** BEGIN SOURCE PASSAGE **

Function Documentation

is_1D_float32_const()

bool is_1D_float32_const	(	const luci::CircleConst *	node,
		uint32_t	channel_size
	)

Returns

true When node has the shape of 1D channel_size

Definition at line 129 of file FuseInstanceNormPass.cpp.

{
  if (node->rank() != 1)
    return false;
 
  if (node->dim(0).value() != channel_size)
    return false;
 
  if (node->dtype() != loco::DataType::FLOAT32)
    return false;
 
  if (node->size<loco::DataType::FLOAT32>() != channel_size)
    return false;
 
  return true;
}

References luci::CircleConst::size().

is_1D_with_dummy_dim()

bool is_1D_with_dummy_dim	(	luci::CircleConst *	node,
		uint32_t	depth
	)

Returns

true When node has shape of '1 x .. x 1 x depth'

Definition at line 32 of file FuseInstanceNormPass.cpp.

{
  auto rank = node->rank();
  uint32_t axis;
  for (axis = 0; axis < rank - 1; ++axis)
  {
    if (node->dim(axis).value() != 1)
      return false;
  }
  return node->dim(axis).value() == depth;
}

is_instance_mean_v1()

bool is_instance_mean_v1

(

luci::CircleMean *

mean

)

Definition at line 44 of file FuseInstanceNormPass.cpp.

{
  //
  // CHECK 1) input is rank 4
  //
  auto input = loco::must_cast<luci::CircleNode *>(mean->input());
  if (input->shape_status() != luci::ShapeStatus::VALID)

** END SOURCE PASSAGE **
** BEGIN GIVEN DATA **

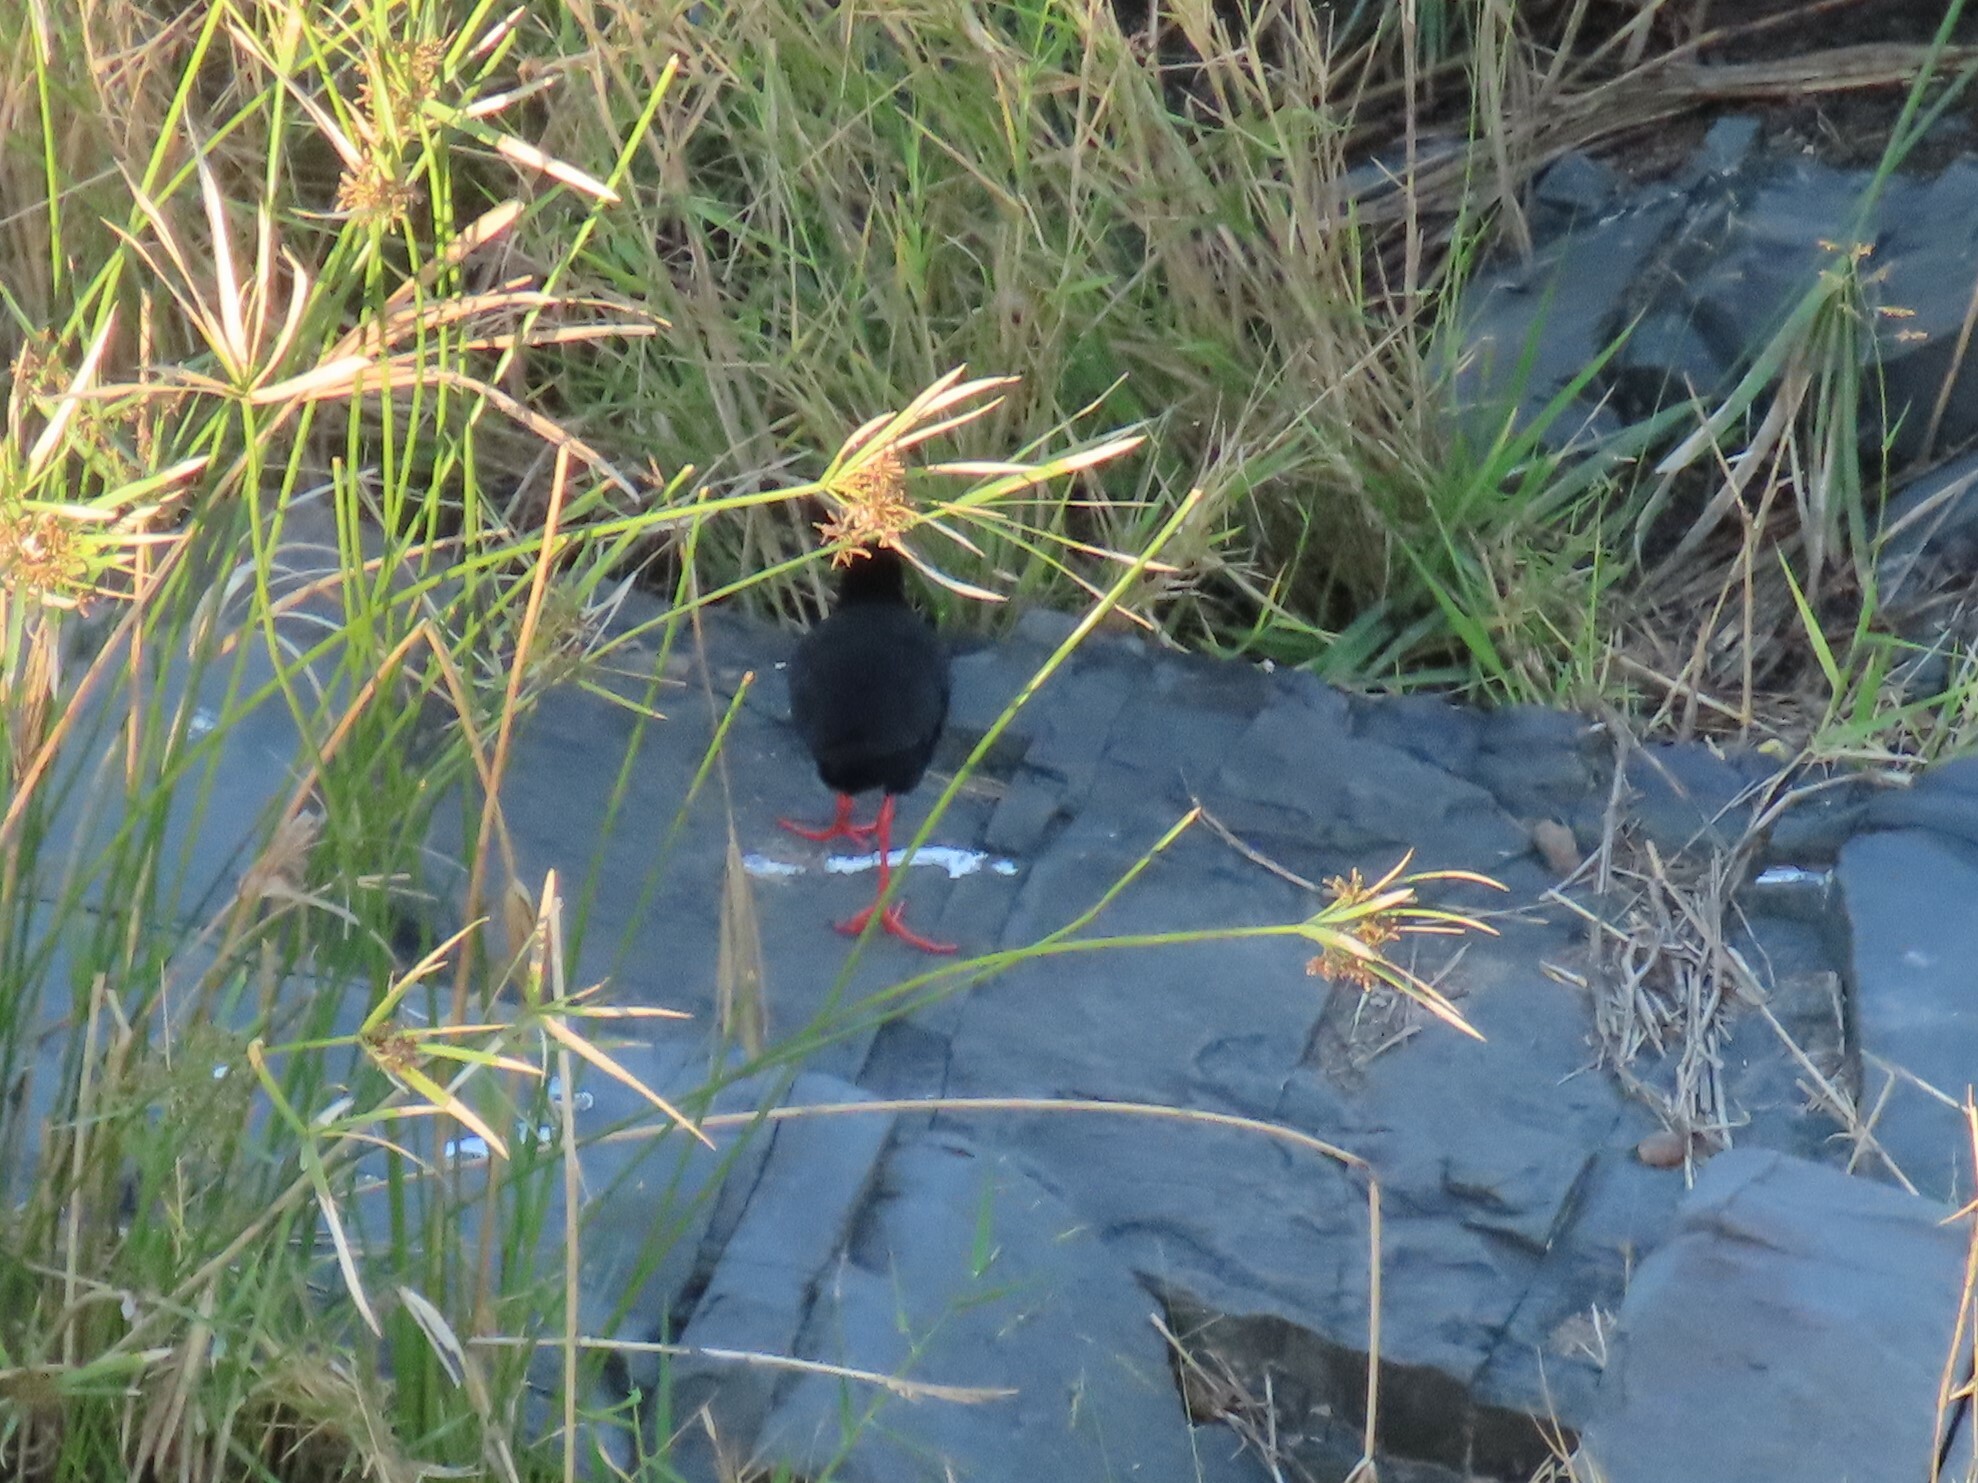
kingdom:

** END GIVEN DATA **
** BEGIN GIVEN DATA **

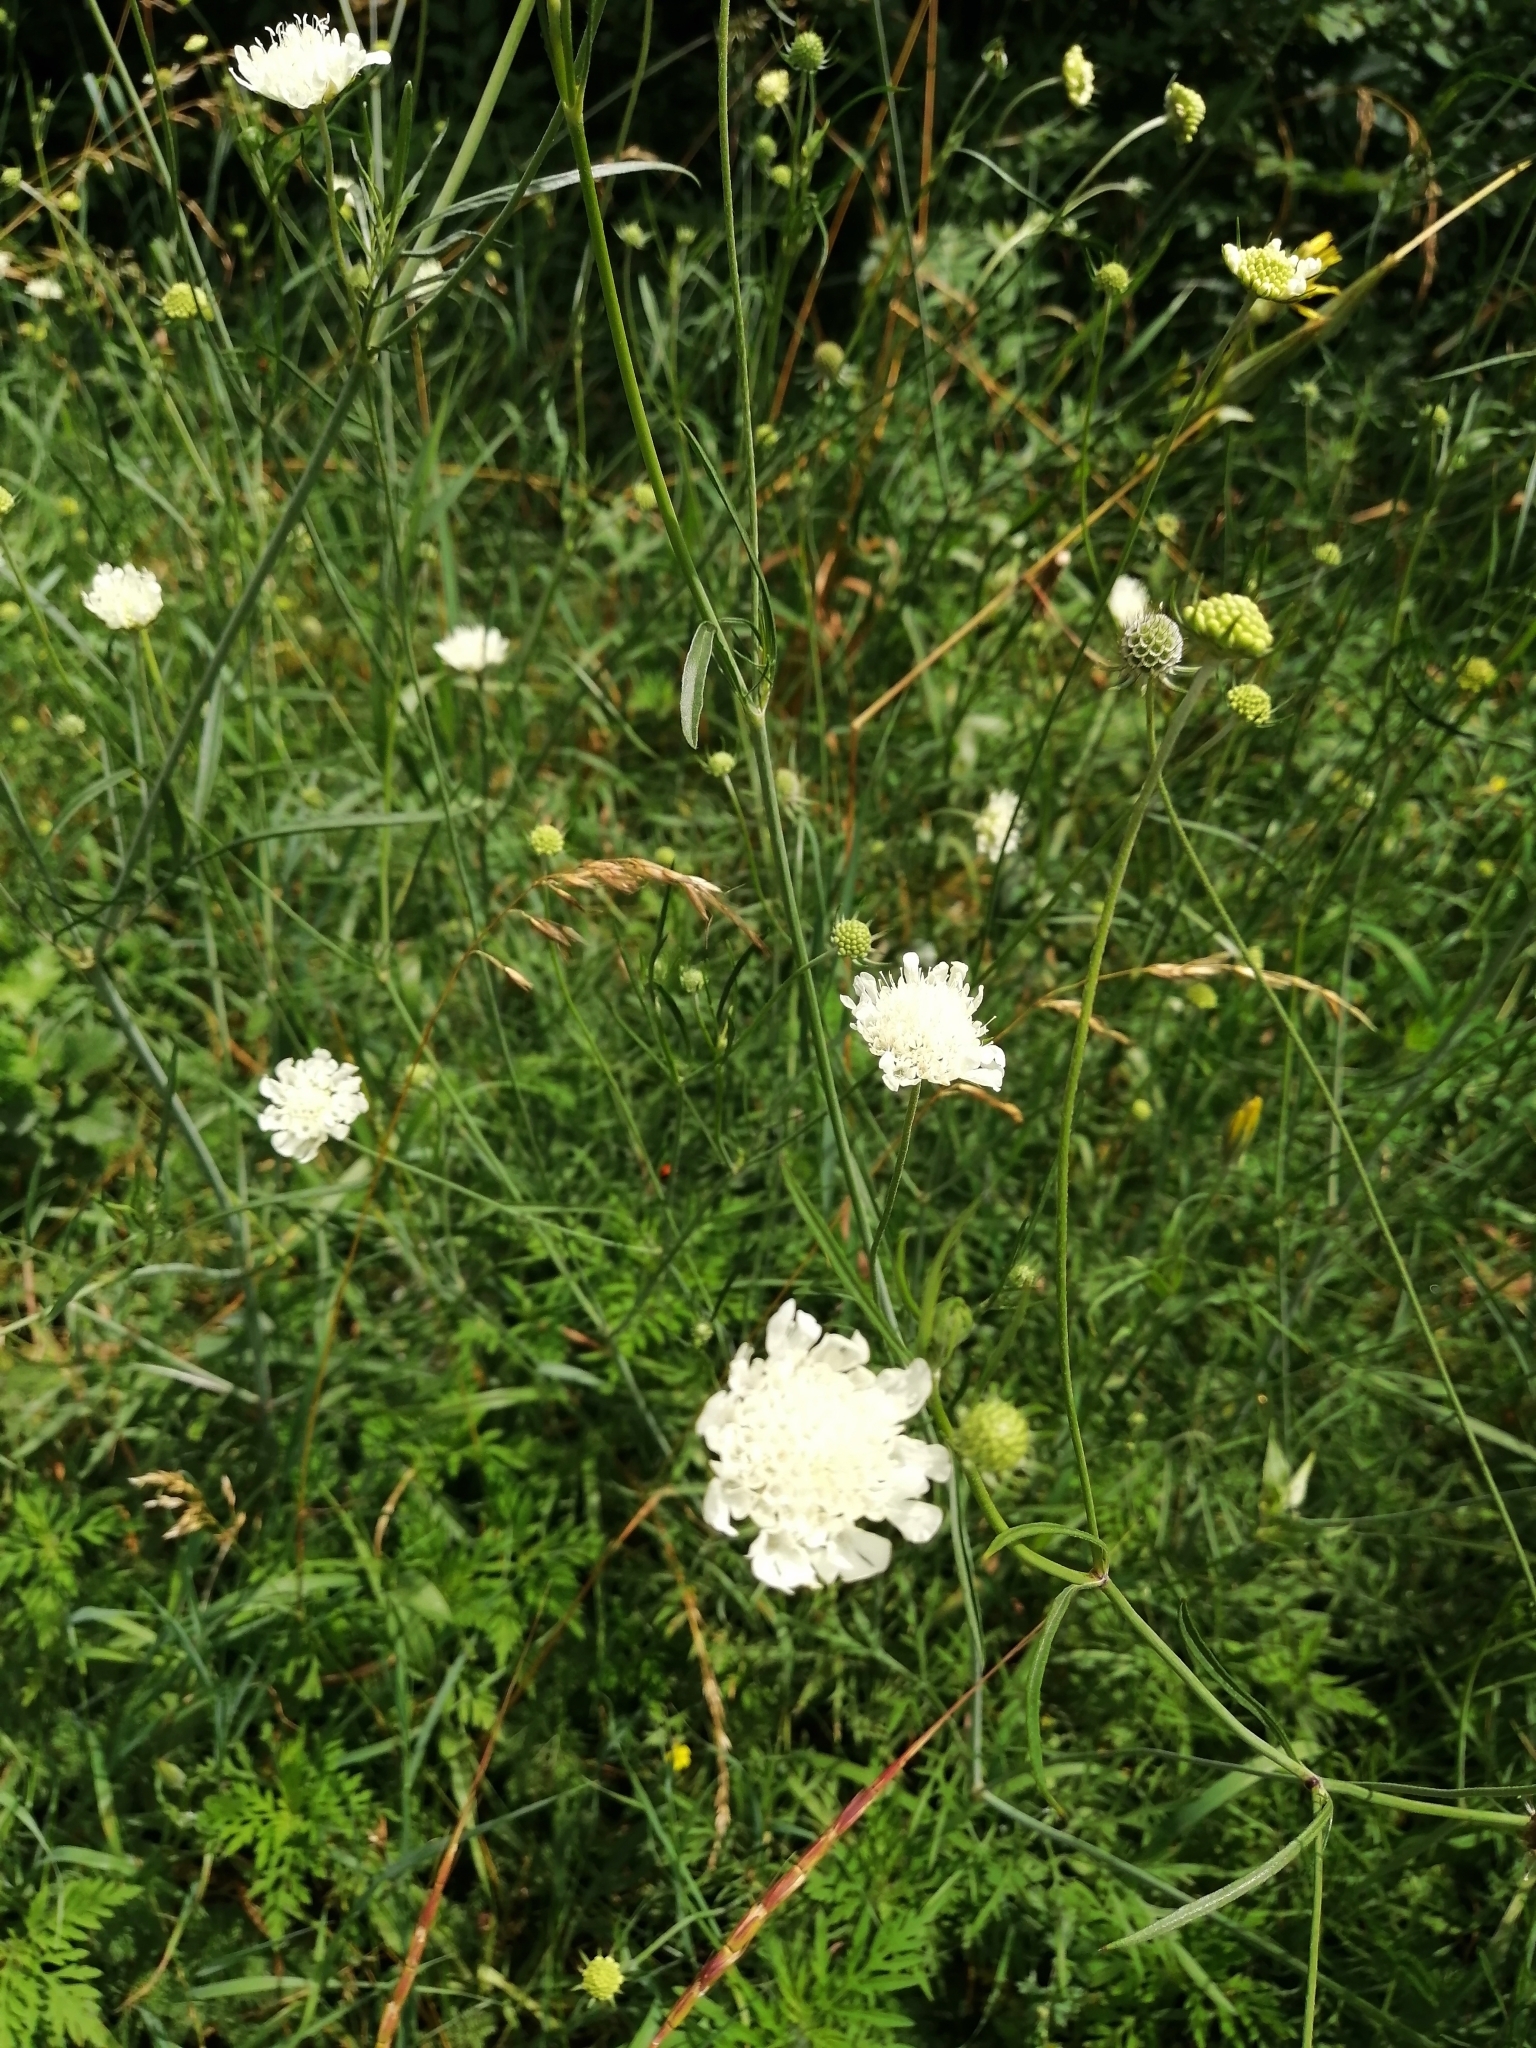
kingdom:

** END GIVEN DATA **
** BEGIN GIVEN DATA **

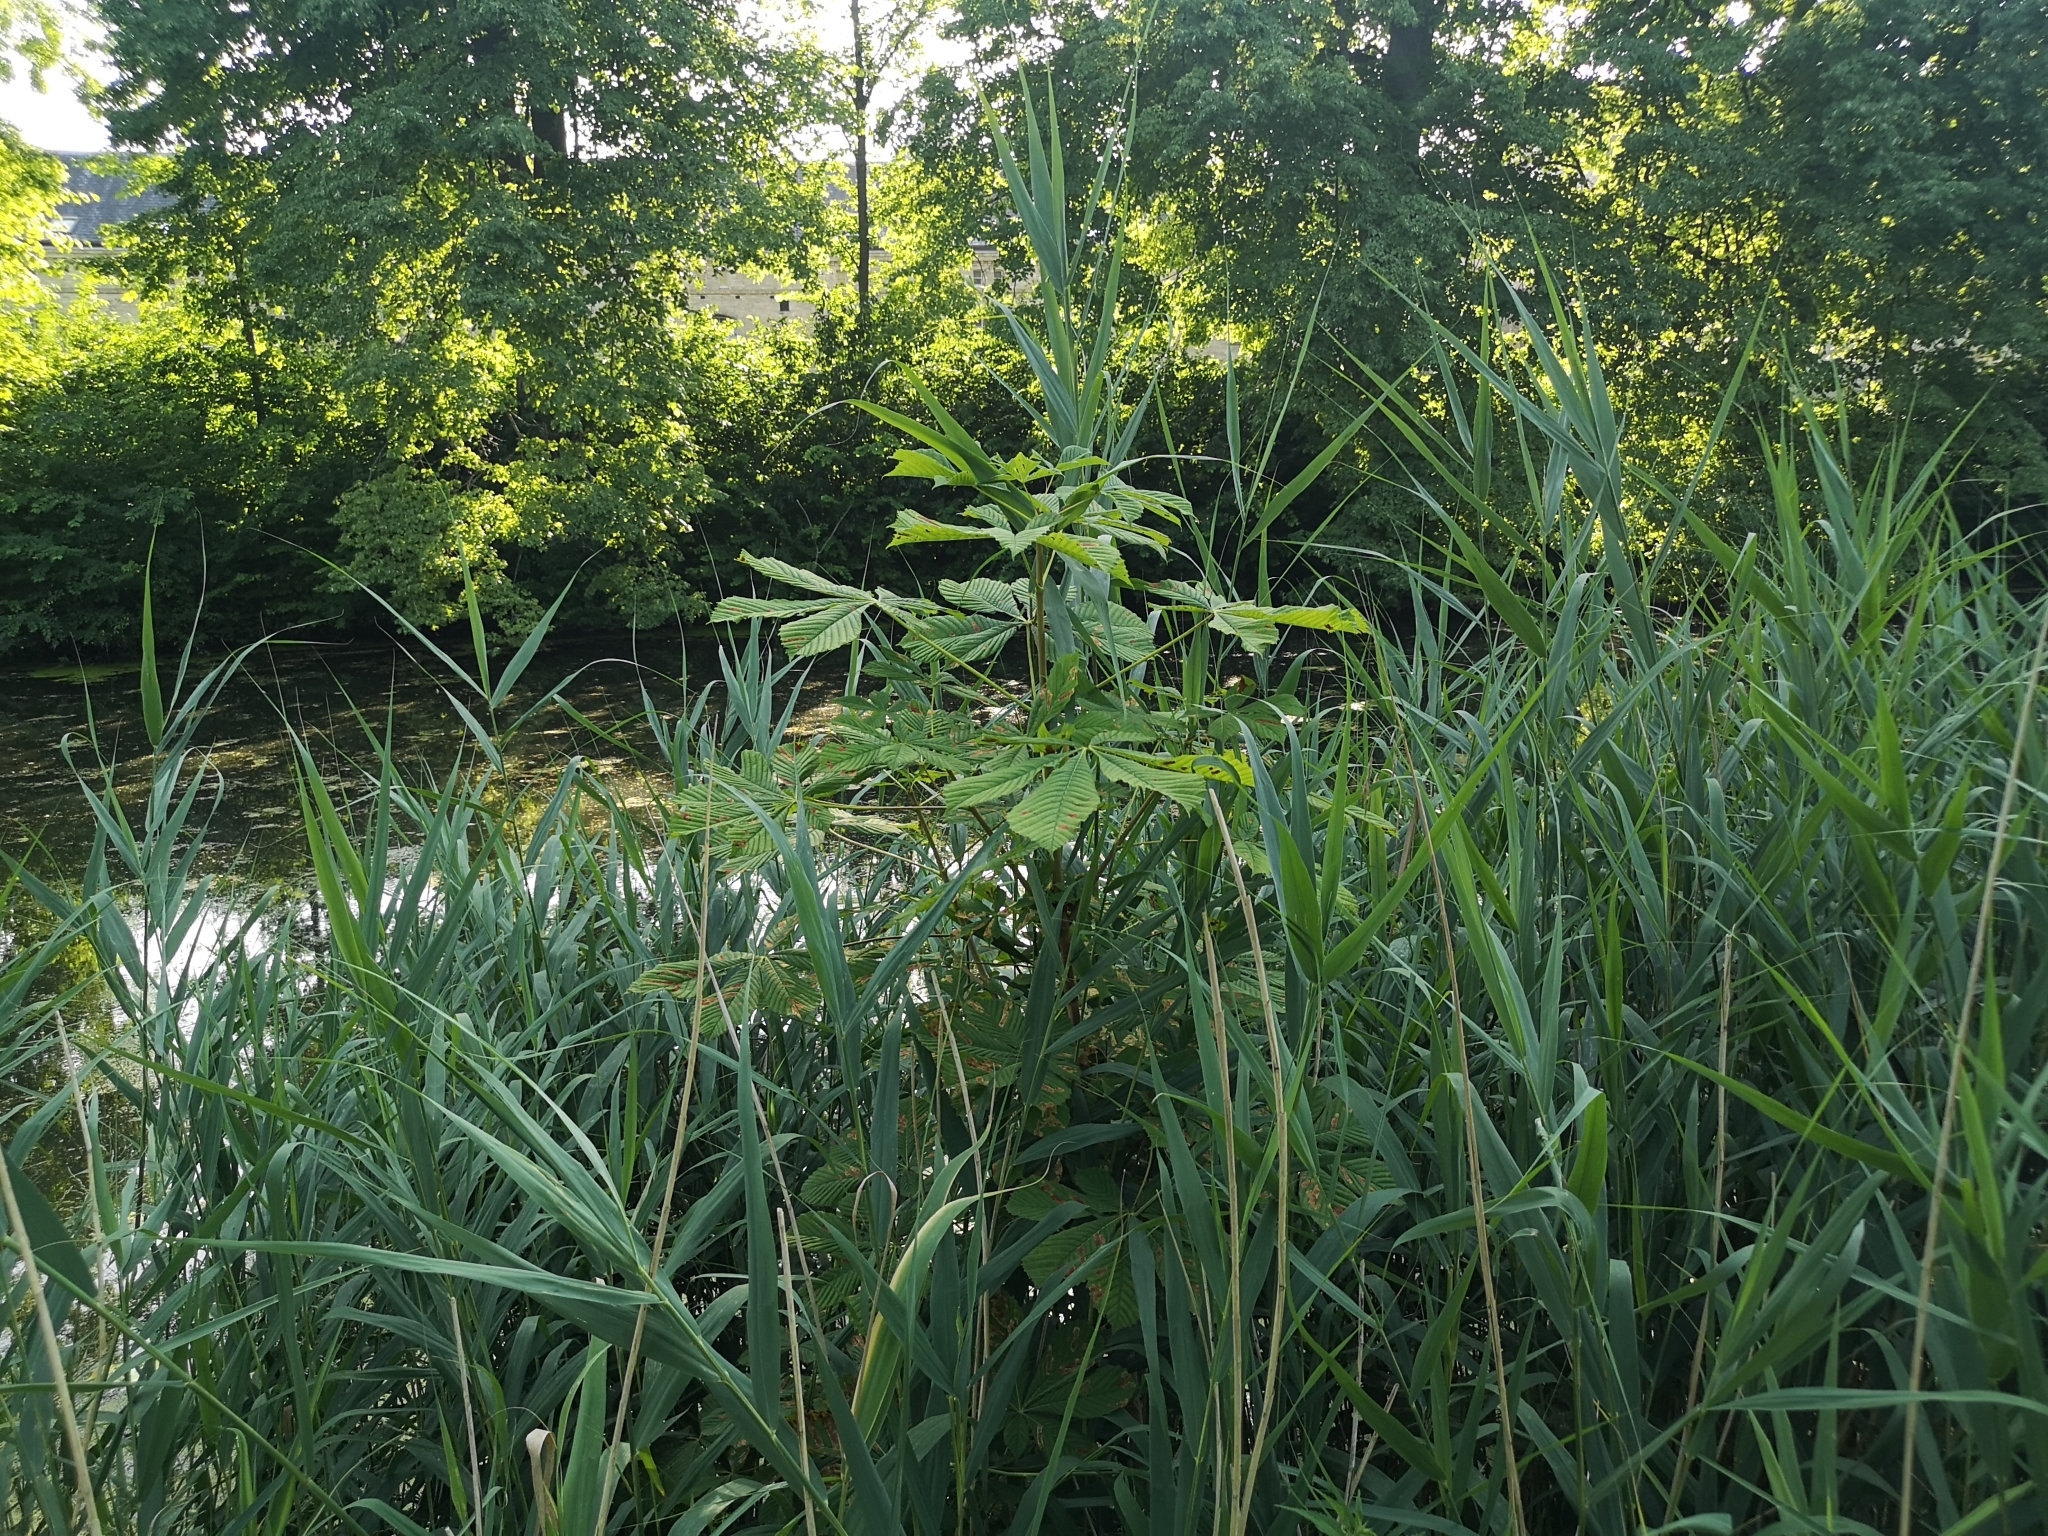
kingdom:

** END GIVEN DATA **

TASKS TO COMPLETE
(A) Translate the sentence "Definition at line 129 of file FuseInstanceNormPass.cpp." from the function documentation into Spanish.
(B) Write out the part of the function documentation starting at "is_1D_with_dummy_dim()" and ending at "32 of file FuseInstanceNormPass.cpp.".
(C) List the names of all the functions that have their own heading in the function documentation.

CORRECT ANSWERS
(A) Definición en la línea 129 del archivo FuseInstanceNormPass.cpp.

(B)
is_1D_with_dummy_dim()

bool is_1D_with_dummy_dim	(	luci::CircleConst *	node,
		uint32_t	depth
	)

Returns

true When node has shape of '1 x .. x 1 x depth'

Definition at line 32 of file FuseInstanceNormPass.cpp.

(C)
is_1D_float32_const()
is_1D_with_dummy_dim()
is_instance_mean_v1()